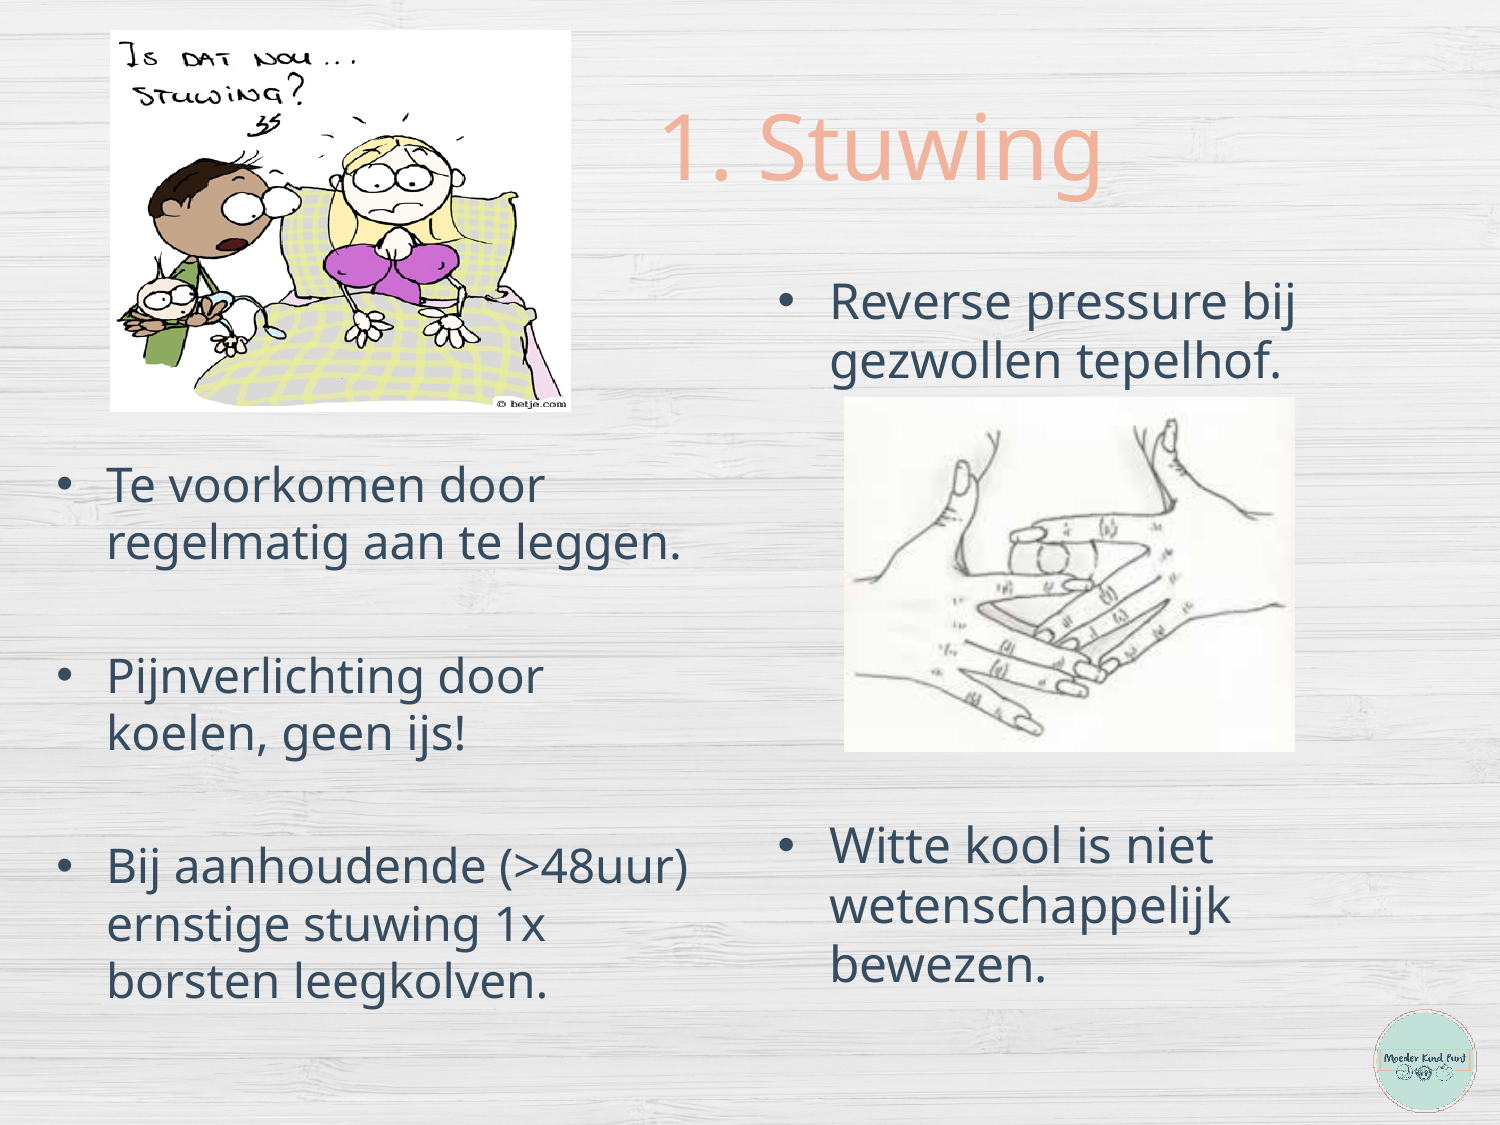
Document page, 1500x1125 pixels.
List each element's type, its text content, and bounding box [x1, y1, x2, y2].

picture [0, 0, 1500, 1125]
title 1. Stuwing [575, 49, 1500, 238]
list Te voorkomen door regelmatig aan te leggen. Pijnverlichting door koelen, geen ijs! Bij aanhoudende (>48uur) ernstige stuwing 1x borsten leegkolven. [41, 380, 704, 1123]
list Reverse pressure bij gezwollen tepelhof. Witte kool is niet wetenschappelijk bewezen. [762, 262, 1425, 1005]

- _Description of the task_: The lines from the one containing "List each element's" through the final line of the entries above are to be printed exactly, with nothing added.

- _Result_:
List each element's type, its text content, and bounding box [x1, y1, x2, y2].

picture [0, 0, 1500, 1125]
title 1. Stuwing [575, 49, 1500, 238]
list Te voorkomen door regelmatig aan te leggen. Pijnverlichting door koelen, geen ijs! Bij aanhoudende (>48uur) ernstige stuwing 1x borsten leegkolven. [41, 380, 704, 1123]
list Reverse pressure bij gezwollen tepelhof. Witte kool is niet wetenschappelijk bewezen. [762, 262, 1425, 1005]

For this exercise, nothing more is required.